▶ **Task prompt**: Look for the line containing "Table 2. Calculated" and the line containing "Figure 6. Transmission" in the entries below. Copy those two and all lines between them exactly, leaving out pictures.

▶ **Data for this exercise**:

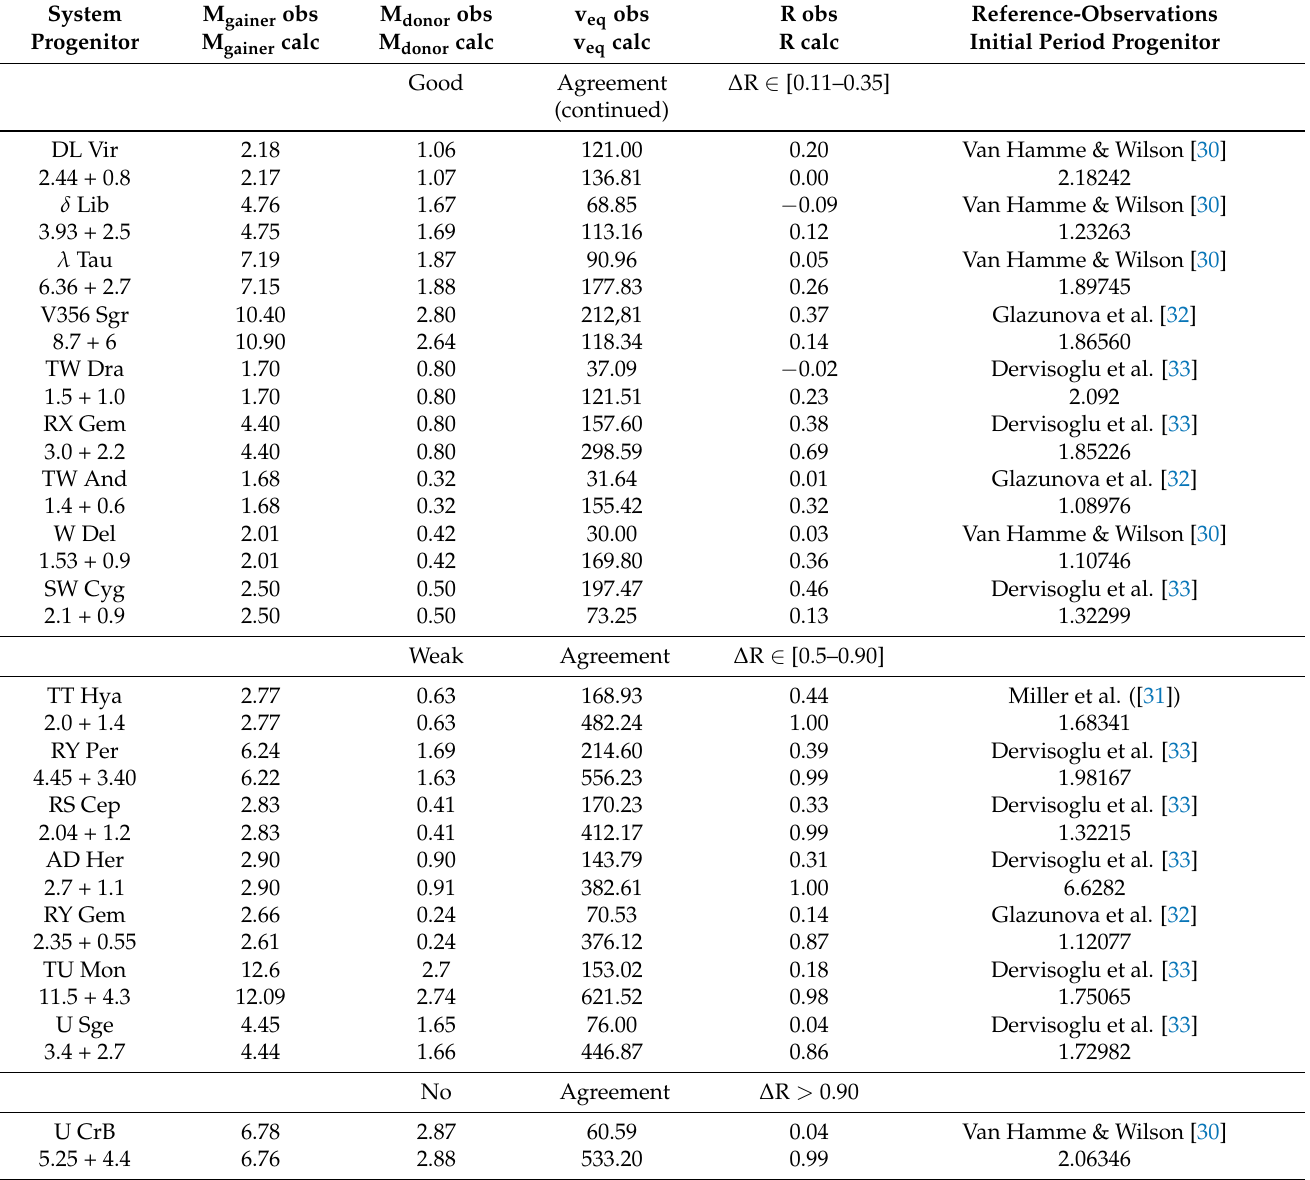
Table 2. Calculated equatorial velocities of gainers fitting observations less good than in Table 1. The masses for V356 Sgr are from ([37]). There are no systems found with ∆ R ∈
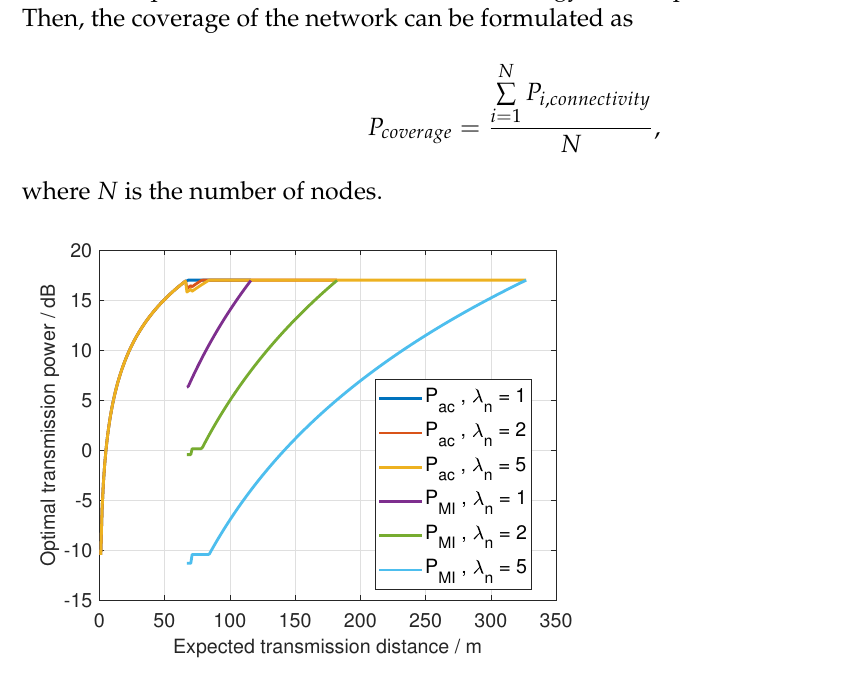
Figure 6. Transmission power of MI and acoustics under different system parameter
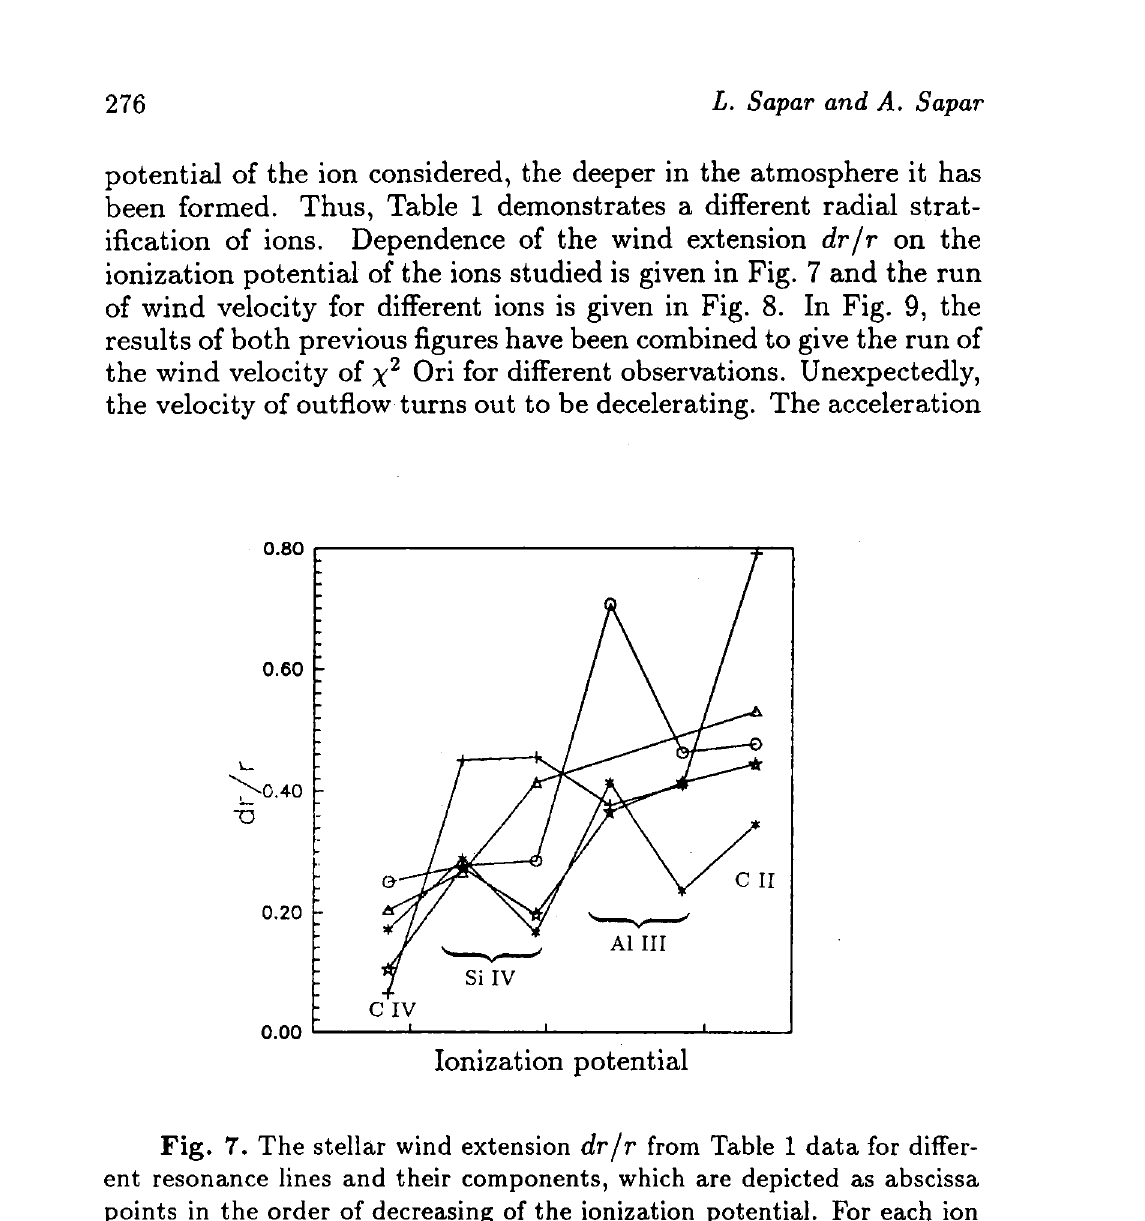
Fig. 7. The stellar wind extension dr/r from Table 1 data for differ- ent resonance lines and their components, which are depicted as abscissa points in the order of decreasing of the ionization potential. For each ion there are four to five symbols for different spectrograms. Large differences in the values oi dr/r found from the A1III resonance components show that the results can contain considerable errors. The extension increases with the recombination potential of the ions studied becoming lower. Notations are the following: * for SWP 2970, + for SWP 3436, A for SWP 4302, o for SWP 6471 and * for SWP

--

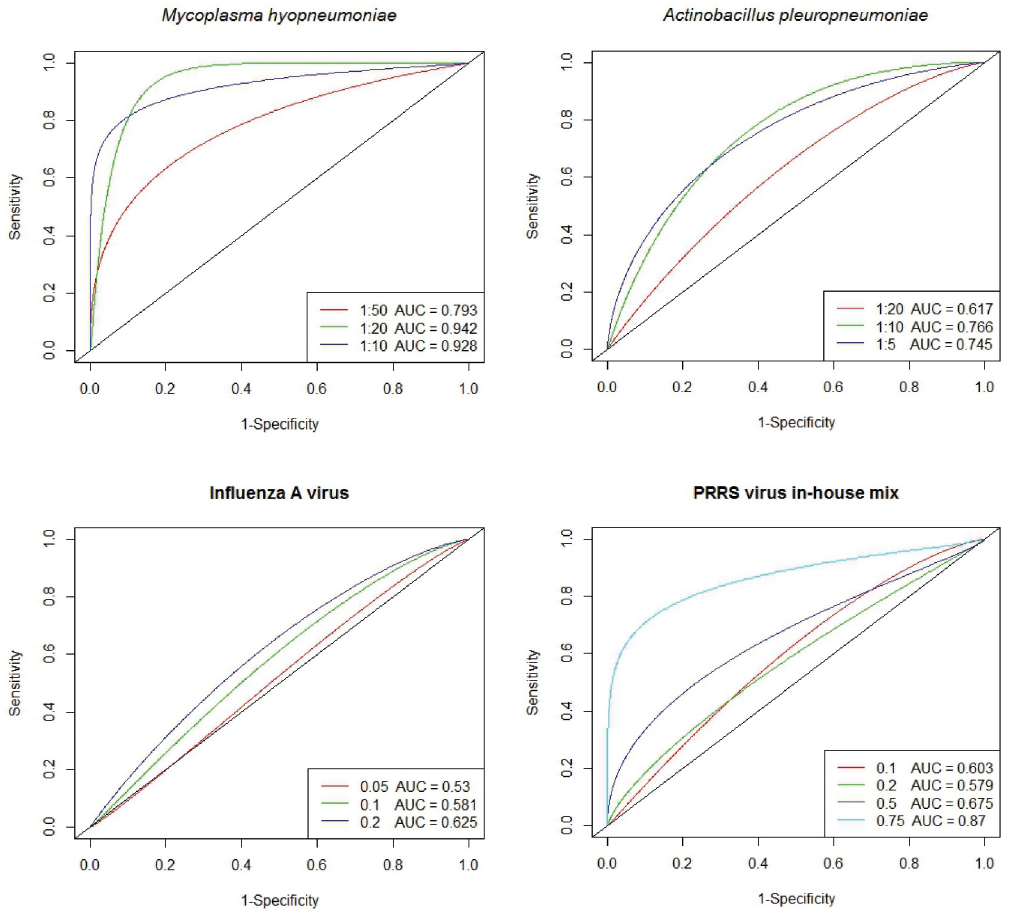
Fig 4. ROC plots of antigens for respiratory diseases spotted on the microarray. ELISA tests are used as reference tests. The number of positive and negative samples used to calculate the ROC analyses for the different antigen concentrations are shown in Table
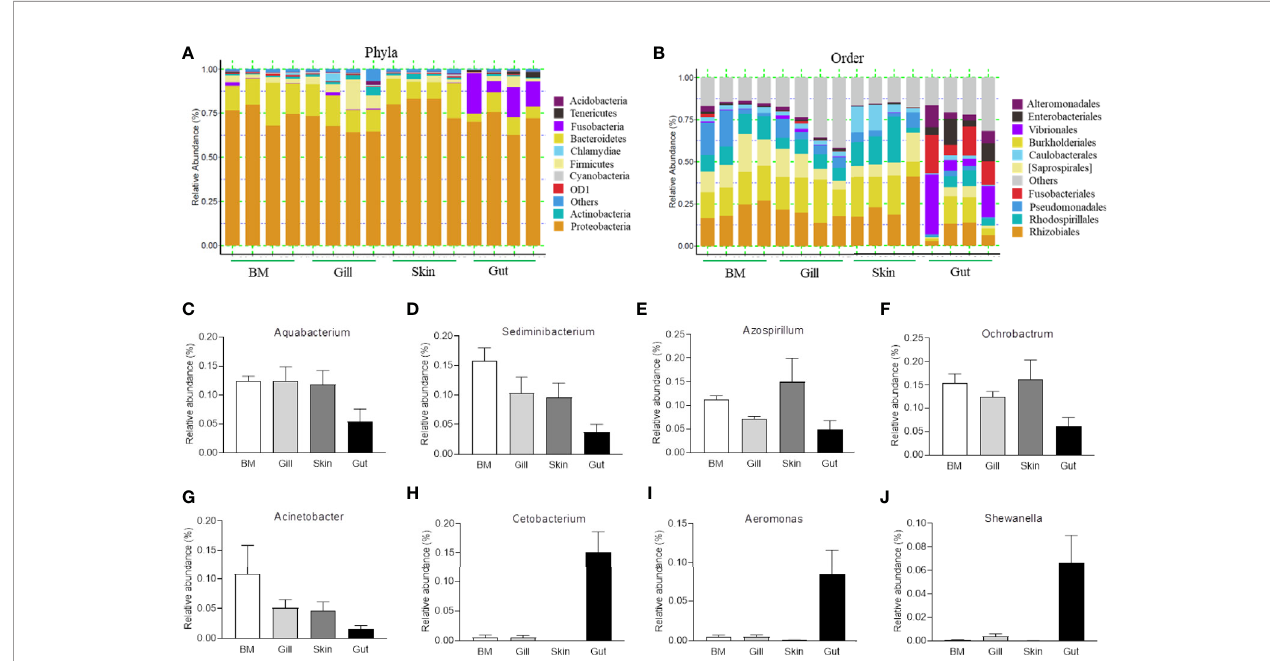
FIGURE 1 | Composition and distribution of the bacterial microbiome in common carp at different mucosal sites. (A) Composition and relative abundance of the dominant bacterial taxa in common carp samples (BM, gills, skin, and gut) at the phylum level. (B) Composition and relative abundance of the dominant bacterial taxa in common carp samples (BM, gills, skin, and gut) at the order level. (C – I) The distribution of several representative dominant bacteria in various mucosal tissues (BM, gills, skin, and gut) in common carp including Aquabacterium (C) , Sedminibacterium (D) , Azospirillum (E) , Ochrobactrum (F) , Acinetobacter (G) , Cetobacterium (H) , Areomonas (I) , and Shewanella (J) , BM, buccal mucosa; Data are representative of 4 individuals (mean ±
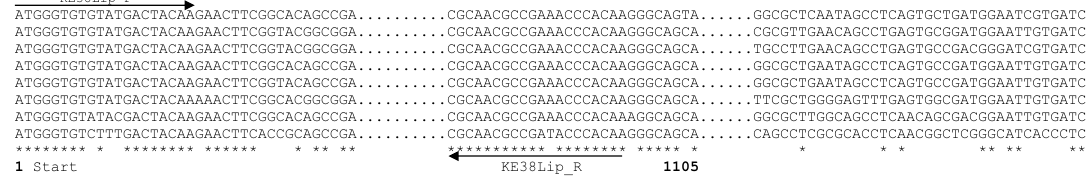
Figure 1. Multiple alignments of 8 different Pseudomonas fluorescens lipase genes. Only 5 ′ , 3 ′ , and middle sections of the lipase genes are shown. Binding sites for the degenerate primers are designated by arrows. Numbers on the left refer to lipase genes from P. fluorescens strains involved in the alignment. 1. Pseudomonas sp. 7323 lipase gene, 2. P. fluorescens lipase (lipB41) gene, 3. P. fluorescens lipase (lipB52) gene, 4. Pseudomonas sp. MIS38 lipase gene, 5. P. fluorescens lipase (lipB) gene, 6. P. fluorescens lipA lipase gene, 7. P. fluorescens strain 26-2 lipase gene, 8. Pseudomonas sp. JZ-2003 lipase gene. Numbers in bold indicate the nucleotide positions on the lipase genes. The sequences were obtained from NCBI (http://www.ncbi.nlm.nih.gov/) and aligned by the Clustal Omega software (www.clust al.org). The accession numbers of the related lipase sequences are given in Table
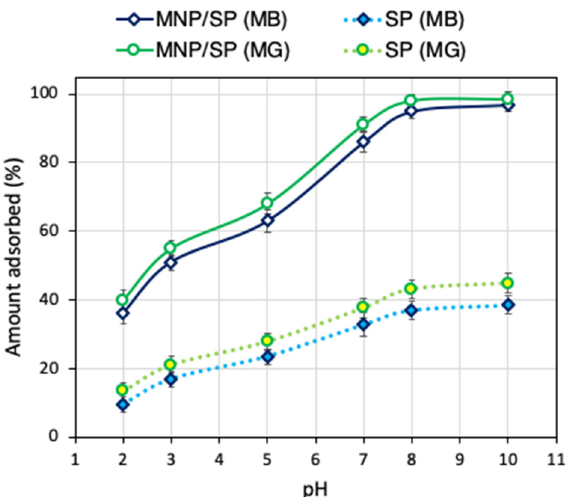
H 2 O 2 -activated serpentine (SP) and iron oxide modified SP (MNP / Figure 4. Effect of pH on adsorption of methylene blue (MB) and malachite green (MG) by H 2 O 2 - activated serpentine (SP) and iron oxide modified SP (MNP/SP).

▶ **Solution to the exercise**:
Table 2. Calculated equatorial velocities of gainers fitting observations less good than in Table 1. The masses for V356 Sgr are from ([37]). There are no systems found with ∆ R ∈
Figure 6. Transmission power of MI and acoustics under different system parameter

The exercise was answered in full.